Running ‘trust diaganostics’ has revealed the common challenges all MATs face in unlocking improvement in the coming months, writes David Carter
When I first stepped into the trust CEO role ten years ago, I was set the challenge leading school improvement across three very different schools. Despite being one of the most vibrant, multicultural cities in Europe, Bristol’s education system was struggling, and too many schools had failed generations of families.
As a trust leader in this context, I could look across the city at my three schools and identify the things that were working well, and the areas where each school was struggling. I could spot great talent in my team, and deploy them to support their colleagues in another school. I could create a vision for success for all of my schools, and use this to drive forward an improvement strategy which, slowly but surely, raised the standard of education for thousands of children.
It can be done, as many of my colleagues across the system have shown. But now, multi-school improvement has an added level of challenge: reckoning with the known and unknown impacts of Covid-19.
We need to support school trusts to come back stronger in order to help give the children, families and communities they serve new hope for the future.
I don’t believe that a blueprint is viable or desirable
Since the pandemic hit, I’ve been listening closely to the concerns that are keeping CEOs awake at night. From these conversations, and the many hundreds of others I’ve had with trust leaders over the years, I can see five core themes emerging.
I believe every trust should look to these strategic priorities as they mark out their plans for the coming months and years, to unlock sustainable school improvement.
Risk and resilience. Trusts need to build resilience into their processes and systems and develop a healthy risk appetite to allow them to innovate and keep getting better.
Workforce development. Trusts need strategies to nurture and develop their teams so that they stay in their schools – and the profession – for the long haul, including moving between schools within the same trust.

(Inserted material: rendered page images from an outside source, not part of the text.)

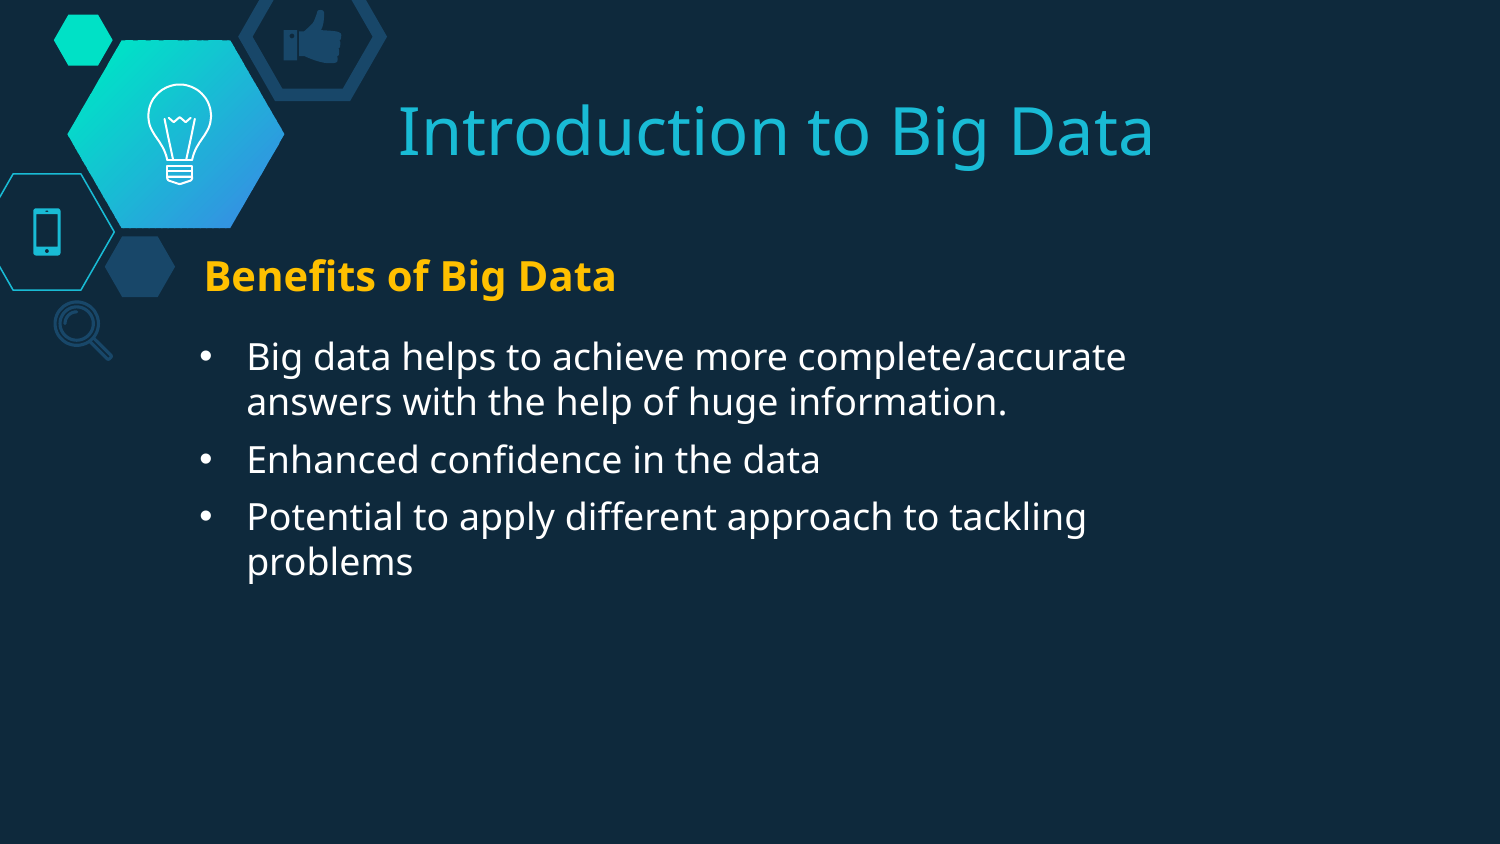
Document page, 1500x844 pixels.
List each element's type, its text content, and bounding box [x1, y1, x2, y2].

text_box Big data helps to achieve more complete/accurate answers with the help of huge information. Enhanced confidence in the data Potential to apply different approach to tackling problems [109, 325, 1258, 591]
title Introduction to Big Data [384, 77, 1455, 184]
text_box Benefits of Big Data [188, 242, 1331, 308]
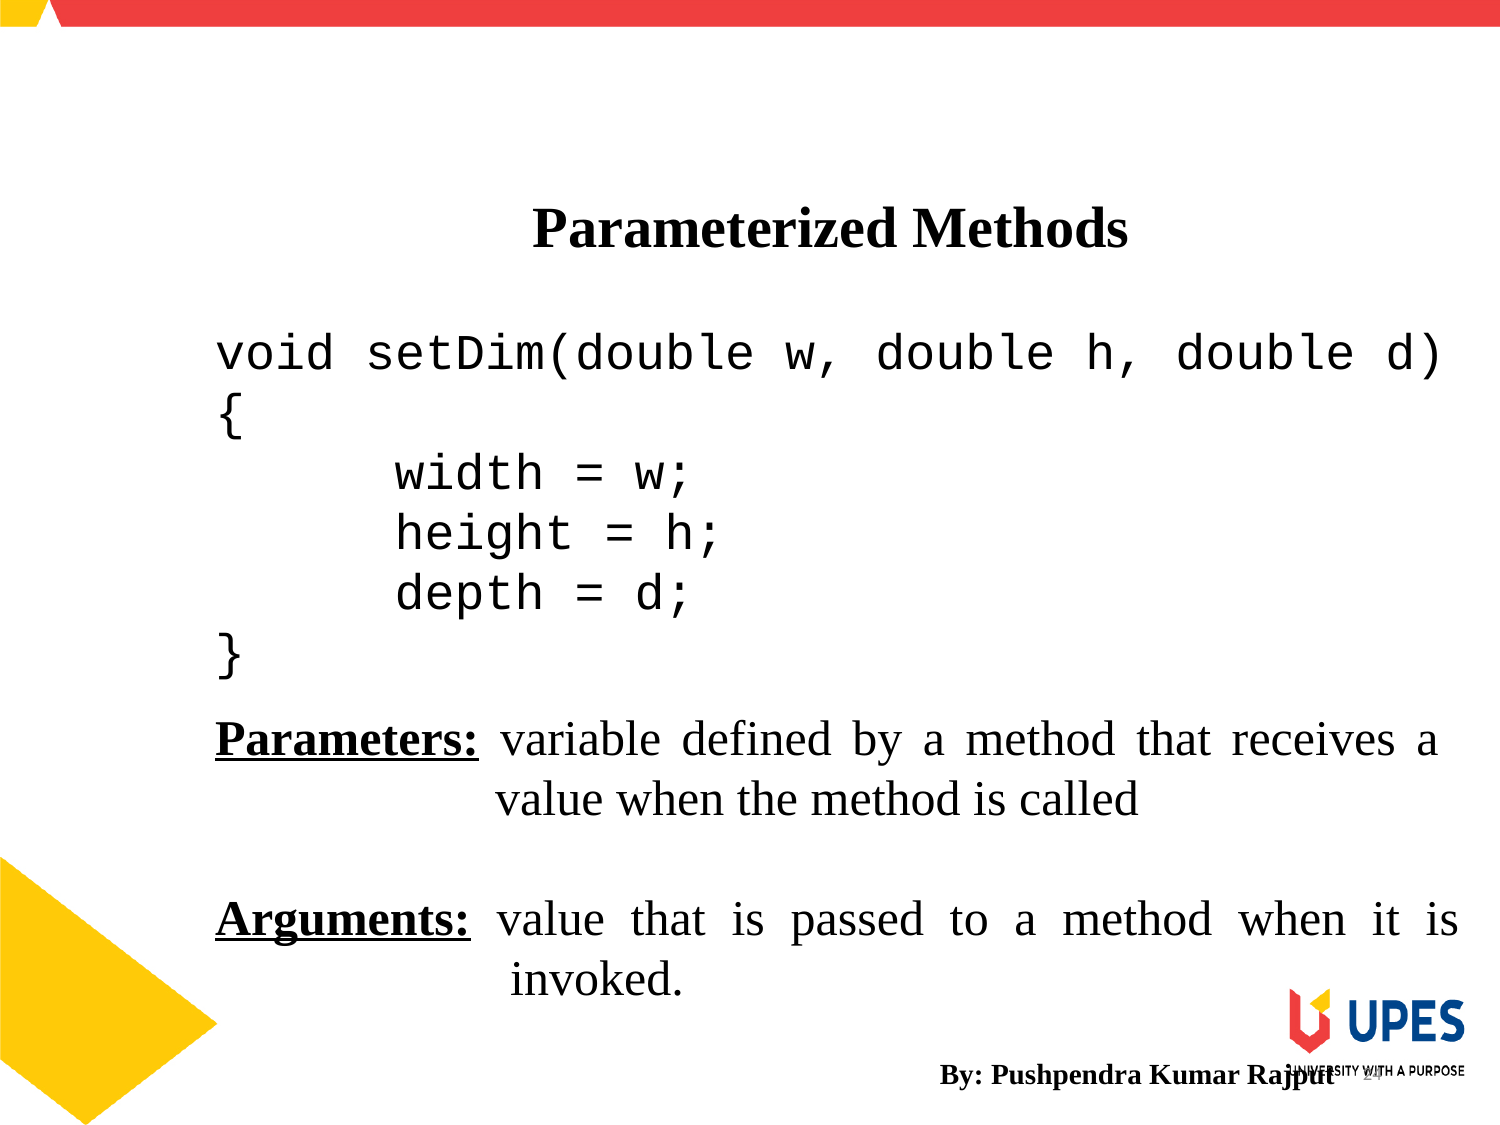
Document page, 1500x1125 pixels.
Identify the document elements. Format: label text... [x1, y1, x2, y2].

Communications. Trusts need to improve relations with stakeholders from pupils, to parents, to staff, to fulfil their potential for school and system improvement.
Financial planning and sustainability. Trusts need to think harder than ever about how they are spending every pound to help all children, but particularly those who are disadvantaged, to catch up.
Data collection and analysis for school improvement. Trusts need to get better at impact assessment, and to empower their teams to capture the most relevant data to inform the school improvement strategy for each school in the trust.
I’ve explored these important strategic areas time and time again with trust leaders and their teams as part of the first year of the Trust Diagnostic, which I lead at Ambition Institute.
I see the Trust Diagnostic as tool to build expertise, foster collaboration and enable peer review in the trust system – all of which I believe to be crucial for MATs to fulfil the potential as school improvers.
I don’t believe that a blueprint for multi-school improvement is viable or desirable. Our school system is so diverse that a one-size-fits-all instruction manual would never do the job.
But we can still collectively learn from what is working, and build up trust leaders’ expertise so they can adapt and deploy good practice in their own unique settings.
Every trust will seek to address different challenges and make the most of different opportunities, because every school has its own set of quirks, innovations and issues. That is the joy of being a leader in our education system.
But if I have learnt anything over many years of working with schools and trusts across the country, it is that there are common, persistent problems that every leader needs to know how to tackle. By spotting the challenges that we all share; making connections where organisations can support one another; and building up leaders’ expertise, we can forge a better education for our pupils.
This is what will drive long-term school improvement that benefits generations of children, and helps to rebuild confidence for communities that have felt the heavy impact of Covid-19.